遠滿口答應著,與雪梟一起繞過已經打鬥到脫力、雙雙都在強撐的段曉樓和蔣邳,剛要踩著搖搖欲墜的階梯上二樓,就見一個男人踉踉蹌蹌地從迴廊裡側轉出來,雙頰暈紅有酒意,穿著十分驚悚,下身撐著個女式薄綢褲,幾乎要撐破,而上半身歪斜地掛在一匹青茅斗篷,在風雪天裡穿的那種。
雪梟衝他眨眼,曖昧地笑問:“洞房大半宿,人生小登科,感覺如何呀,宋非?”
著裝怪異的宋非目瞪口呆地俯視一樓大廳中的慘況,半晌後訥訥地冒出一句:“秋思她口渴了,讓我出來給她找些喝的,你們這是怎麼了,遭遇敵襲了嗎?”

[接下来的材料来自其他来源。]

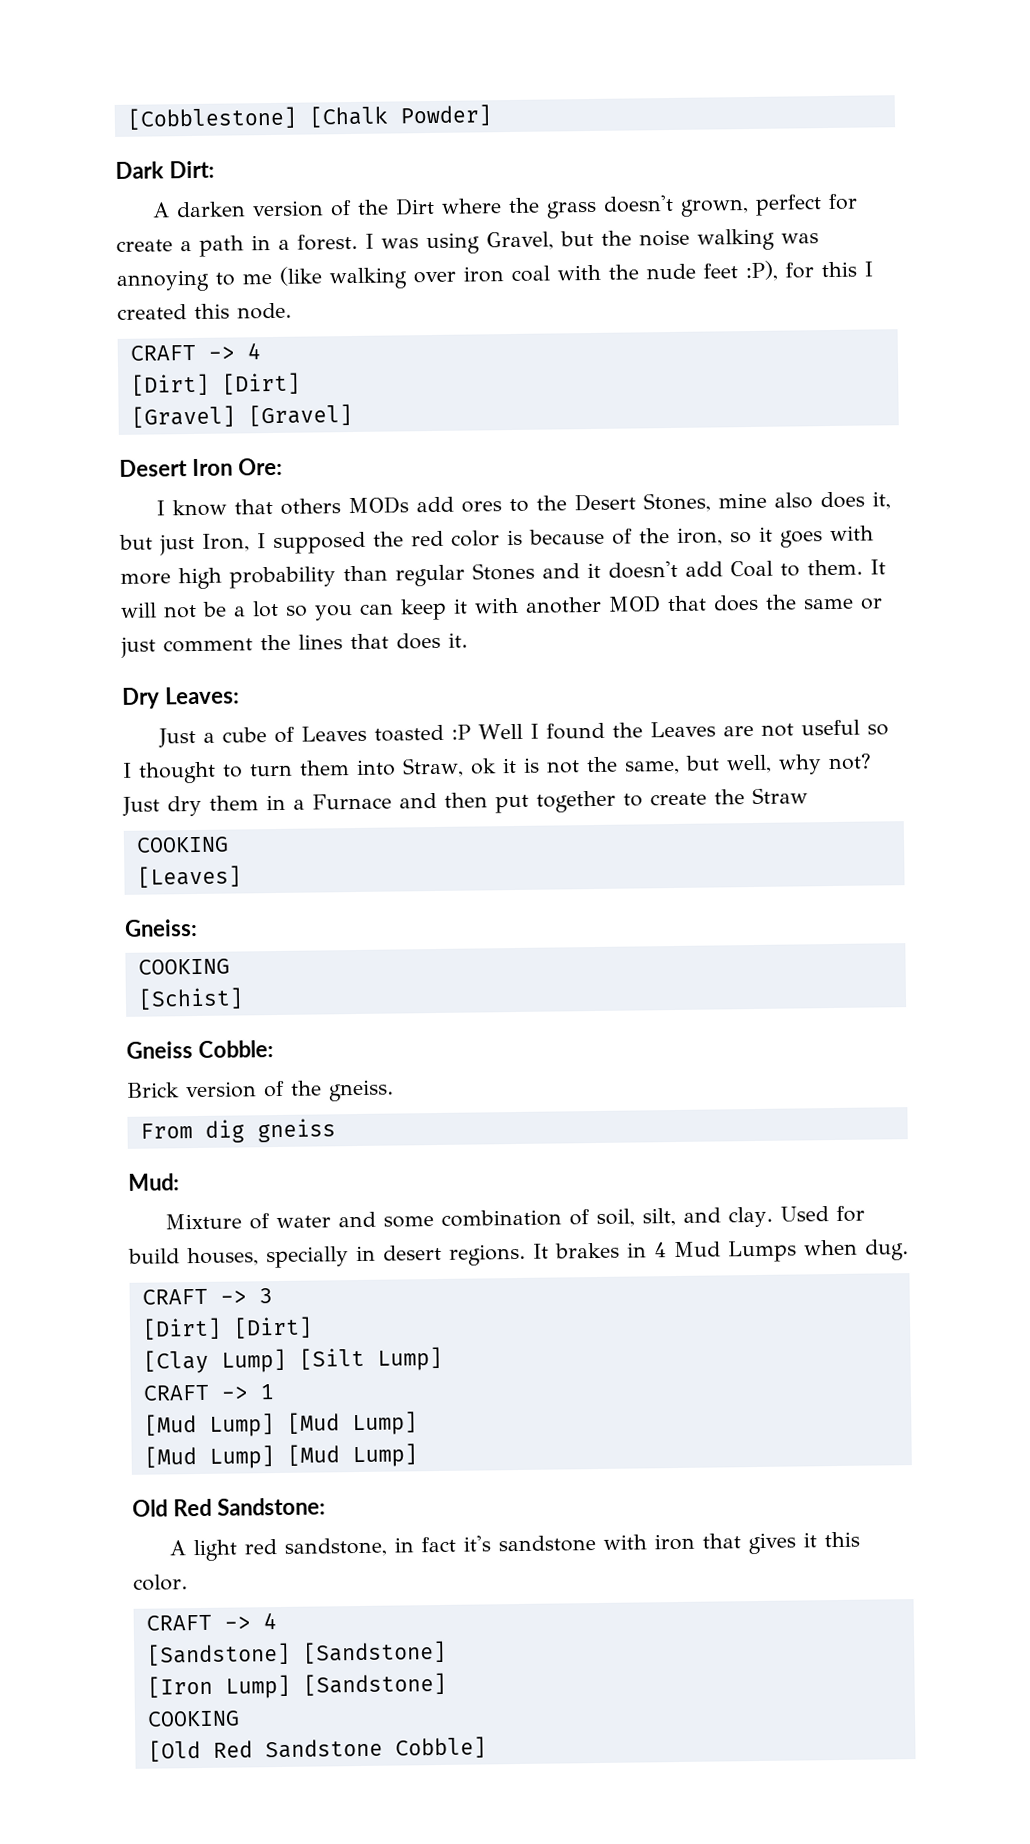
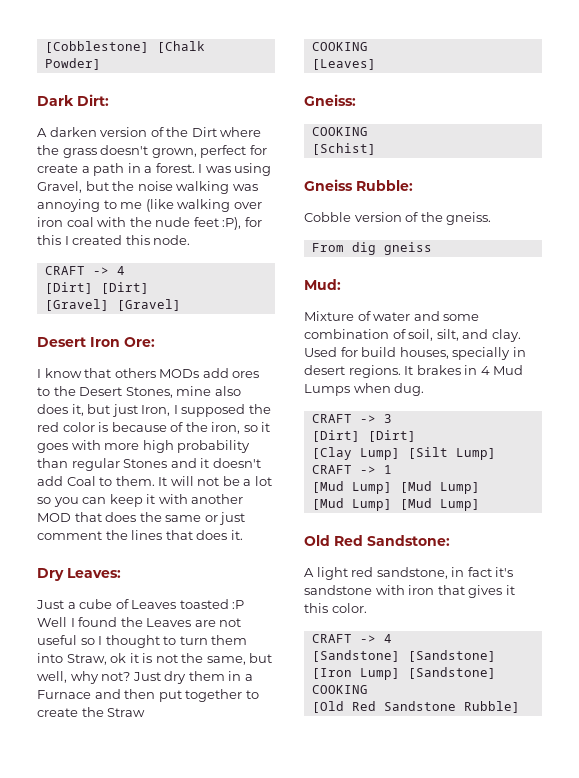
[197,1040,274,1058] [126,1082,180,1098] Cobble: // Brick -> [356,180,413,191] [304,212,351,222] Rubble: // Cobble
[394,1736,487,1759] Cobble] -> [463,701,520,713] Rubble]

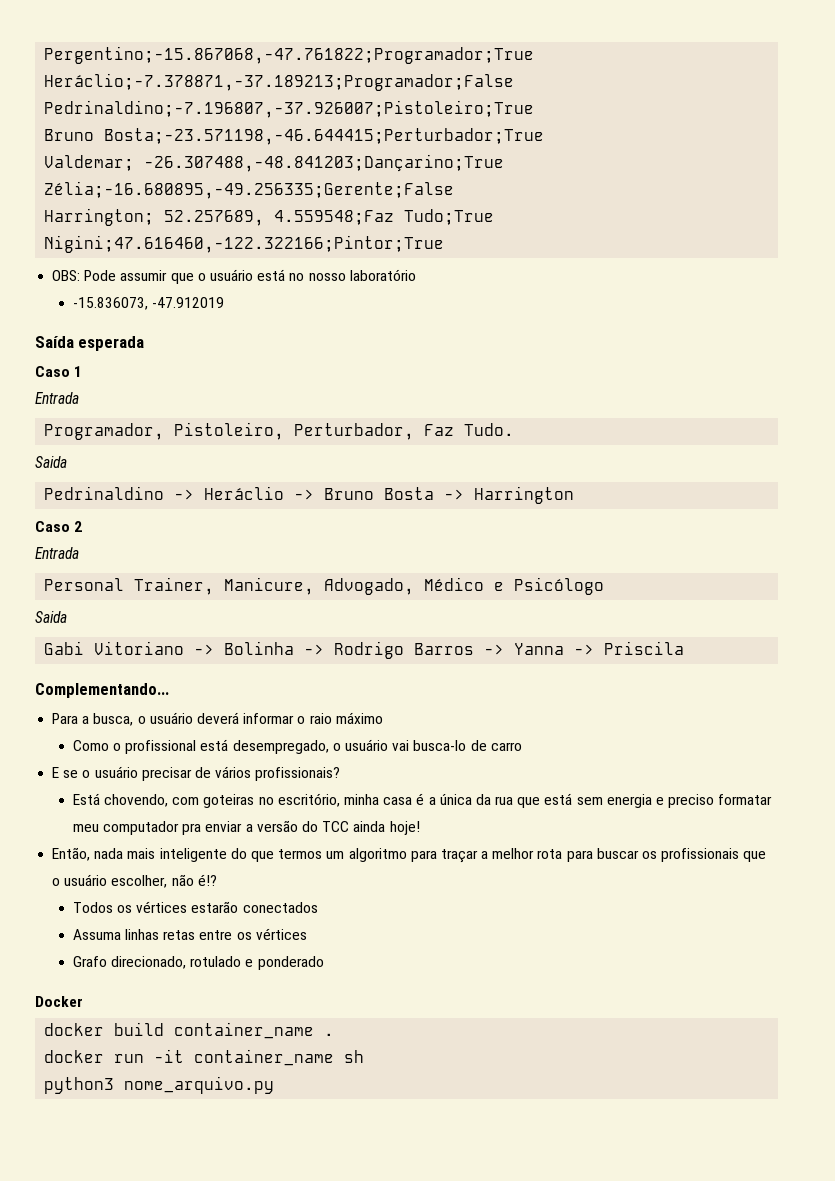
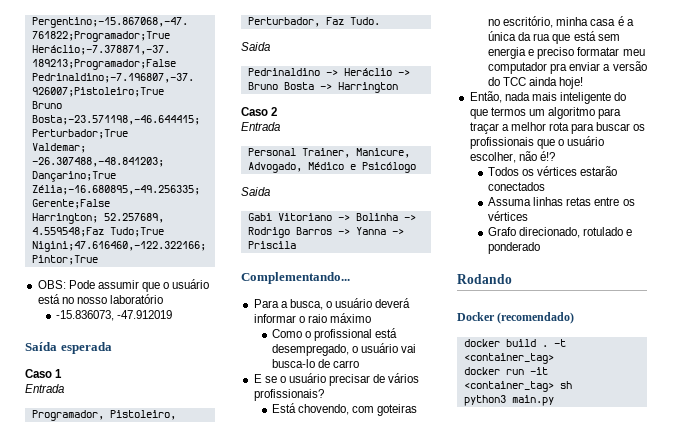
(324, 963) none -> [457,274,512,284] // Rodando
(83, 1001) none -> [497,312,575,324] (recomendado)
[174,1022,315,1039] container_name -> (536, 343) none
(335, 1034) none -> [553,339,566,347] [463,353,554,364] -t <container_tag>
[194,1049,335,1066] container_name -> [463,381,554,392] <container_tag>
[124,1076,275,1094] nome_arquivo.py -> [511,395,554,406] main.py

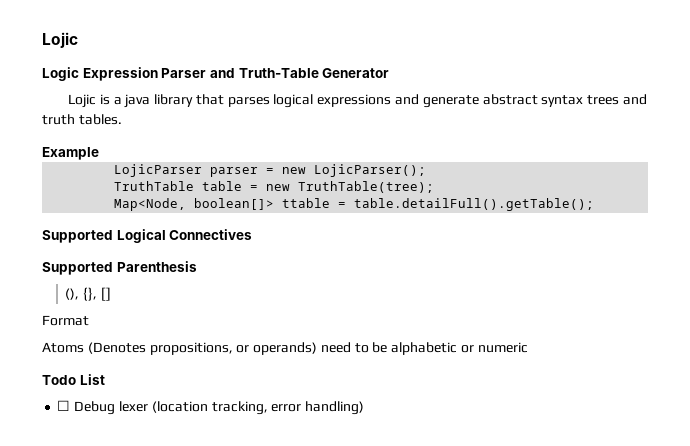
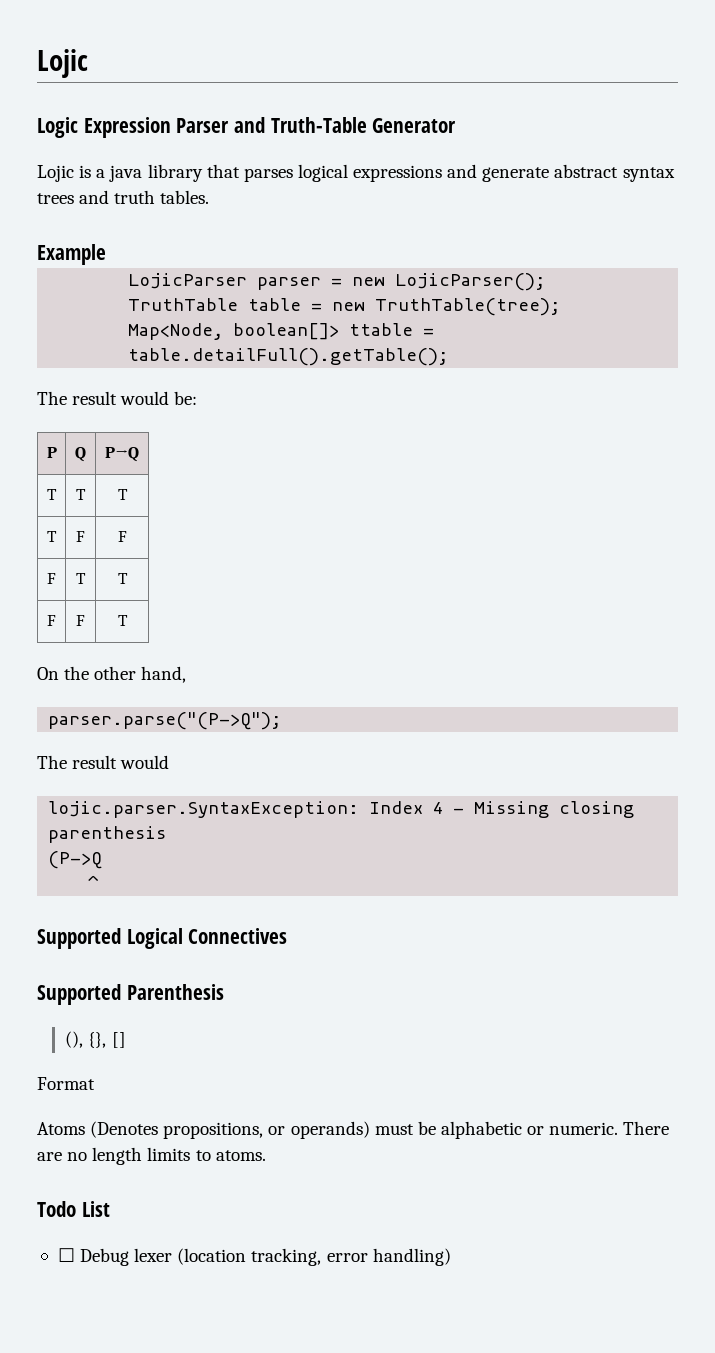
(595, 204) none -> [37,391,198,405] [46,447,57,458] [75,447,86,462] [105,447,139,462] [47,489,57,500] [76,489,86,500] [117,489,128,500] [47,531,57,542] [76,531,85,542] [117,531,127,542] [47,573,56,584] [76,573,86,584] [117,573,128,584] [47,615,56,626] [76,615,85,626] [117,615,128,626] [37,666,187,683] [48,712,282,730] [37,755,170,769] [48,801,635,818] [48,826,167,843] [48,851,103,869] [88,875,100,889] // The result would be: // P | Q | P→Q // T | T | T // T | F | F // F | T | T // F | F | T // On the other hand, // parser.parse("(P->Q"); // The result would // lojic.parser.SyntaxException: Index 4 - Missing closing parenthesis // (P->Q // ^
[320,342,369,353] need to -> [374,1124,414,1135] must
[477,342,528,353] numeric -> [549,1121,670,1135] [37,1147,266,1165] numeric. There are no length limits to atoms.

“秋思?”雪梟掩口而笑,用胳膊肘拐一拐身後的廖之遠的胸肋,才仰頭答宋非的話:“敵襲算什麼?段少一發威,大家都抱頭鼠竄,比幾十號不要命的殺手來襲更怕人呀,你說是不是,廖少?”
廖之遠卻皺眉重複著:“秋思,秋思……她姓什麼?”前一刻還掛著壞笑的唇畔僵住,晶亮的貓眼先瞄雪梟,再瞄宋非,盛著點不安的光澤。
雪梟和宋非對視了一眼,雪梟率先開口說:“反正不姓廖,也不是你妹妹——你妹是個小胖妞兒,此事我們大家都知道的。”頓了頓又將細節一一道出,“十七八歲,嬌嬌柔柔,揚州本地口音,原本還是個處子之身,所以絕對不是尊夫人,她說是一個同學約了她到城外賞花,迷路誤走到這裡來的。那小娘皮只有第一次哭了哭,第二回中半時聽說了宋非的身份又聽到他肯負責,就再也不哭了,叫得有多媚多浪廖少你也聽見了,我們可沒強迫她呀……秋思是你的相好嗎?”
廖之遠抬頭看二樓上略顯侷促的宋非,問:“她叫秋思?是小字嗎?她姓什麼?大名叫什麼?”
宋非闊背上掛的斗篷一歪,露出大半個精壯的古銅色胸膛,赤膊撓一撓頭,苦惱地說:“她沒說過,我也沒問,她只讓我喊她秋思、思思——有茶嗎?我倆都渴了。”
餘光瞄到廖之遠神色不善,雪梟心道不妙,大拍著自己的後腦勺衝宋非丟眼色說:“渴你的頭!還不進去問問她,那小娘皮姓什麼叫什麼!”
宋非實誠地說道:“方才我問她後面行不行,她說不知道,沒試過,我就進去了,她有多疼叫得有多慘你們也聽見了,呃,她說了句要喝三果露,就昏過去了,我叫了幾次都不見醒。你們誰會做三果露呀?”他觀望一刻下方的殘局,問,“還有水果嗎,桃、甜瓜、葡萄,滾水打成湯羹,再點上蜂蜜——秋思臨昏前交代的。”
看著廖之遠的鐵顏愈發的冷,雪梟有種以頭撞地板的衝動,在付諸行動之前,他勉強抑制住這種衝動,無風自動地橫飄回桌邊,胡亂抓了一隻茶壺幾樣瓜果,徑直飄上二樓長廊,往裡走著說:“果露沒有,讓她喝茶吧,還不快設法將她喚醒,問問她的姓名!廖少你等著,我來幫你問清楚!”
而廖之遠的袖間銀光一閃,光華落在頭頂房梁之上,原是一道銀扣鋼絲,悠盪上了二樓,也大步往裡走:“我也去看看!”
宋非隨後追去,三人走到迴廊盡頭左拐的隱蔽處,左右各一扇木板門,雪梟的耳貼上右邊的門,聽了半晌,廖之遠不耐地問:“聽什麼?怎麼不進去。”
雪梟擺擺手,悄聲說:“這裡面是杜堯和那位美人妹妹,方才我在樓下聽不到他們的聲響,不過現在離得近再聽,依稀是有點男子悶哼聲的,看樣子,那小美人還沒醒過來呢……真慘……杜堯看她的眼神,簡直恨不得將其吞入腹中,我實在擔心她……哦,咱們去看秋思小娘子吧。”說著反身推開左側的門,招呼廖之遠入內,撥開了大床青幔,“廖少,你來看看吧,這個小娘子是你的相好嗎?”